Birkaç dakika geçtikten sonra yine kapı çalınmış ve yine başka hanımlar gelmişti. Şaşkınlığım her saniye biraz daha artarken apartmanın tüm hanımları gelmiş, küçük evimin temizliğine yardım ediyorlardı. Ne kadar zahmet etmemeleri konusunda ısrar etsem de onlar da bana kızmış ve "Bizi hayırdan mahrum etme" diye takılmışlardı. Ve ben yine hüngür hüngür ağlamıştım. Nasıl ağlamayayım? Onlar böyle davranırken ben nasıl ağlamayayım? Rabb'imden hep müslümanların çoğunlukta olduğu bir muhit istemiştim ama bu kadar güzelini beklemiyordum. Allah'ım, Sana ne kadar şükretsem azdır.

Herkesin yardımıyla normalde ikindide bitmesi gereken temizlik, öğlen son bulmuştu.
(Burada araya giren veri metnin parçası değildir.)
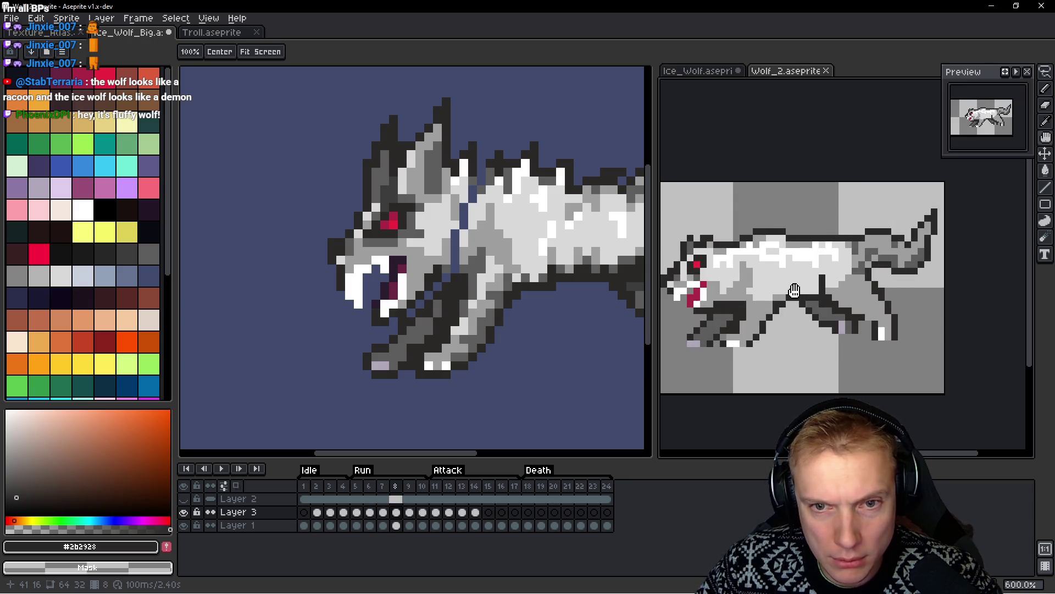
key("q")
scroll(518, 215, "down", 2)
Tabi yarım saat beni teselli etmekle uğramışlardı ağladığımdan dolayı. Temizlik bitene kadar hep ağlamıştım gizlice. Kendime engel olamıyordum. Bu ödül çok büyük bir lütuf idi. Rabbime şükretmeden edemiyordum.

Öğle ezanın okunmasıyla herkes evlerine geçmişti namaz için. Zaten temizlik de bitmişti. Sağ olsunlar her yer pırıl pırıl olmuştu. Ben de sırt çantama koyduğum seccadeyi alıp yatak odası olarak belirlediğim odaya sermiş ve öyle namaz kılmıştım. Duaya geçtiğim zaman bugün gelip yardım eden tüm hanım kardeşlerimden razı olmasını dilemiştim Rabb'imden.

"Özel numara arıyor..."

 

Tam seccademi katlıyordum ki yine o ya da o birileri aramaya başladı. Kim ya da kimdi bunlar? Benden ne istiyorlardı? Artık buna bir son versem iyi olacaktı. Bu durumdan hiç hoşlanmamıştım. Bu yüzden cevapladım aramayı.

 

"Alo?"

 

"..."

 

Yine sessizlik! Her seferinde bunu yapıyordu. Kimdi bu! Gözlerimi tavana kaldırıp tekrar indirdim sabır dileyerek.

 

"Alo?"

 

"..."

 

"Alo? Kimsiniz? Neden sürekli arayıp duruyorsunuz? İşletmeye mi-" devam edemeden suratıma kapattı.

 

"İşletmeye mi çalışıyorsunuz?"diyecektim ki panik olup kapattı bu her kimse? Demek ki gerçekten işletiyor ki panik olup kapattı. Her seferinde böyle düşünüyordum ama özel numaradan aradıkça bu teorim etkisini yitiriyordu. Çünkü kimse işletmek istediği birini sürekli özel numaradan arayıp sessiz kalıp bir süre sonra da kendiliğinden kapatmazdı. Arkadaşlarımdan biri işletse diyeceğim ama daha önce yaşamıştım bunu. Böyle şakalardan hoşlanmadığımı bildikleri için bu denli uzun süreli bir işe kalkışmazdı hiç kimse.


Açıkçası birinin benimle bir derdi olduğunu düşünüyordum. Yani geçmişe dönüp de şöyle bir baktığımda kimsenin kalbini kırdığımı hatırlamıyordum. Çünkü bu hayatta en çok korktuğum şey kalp kırmaktı.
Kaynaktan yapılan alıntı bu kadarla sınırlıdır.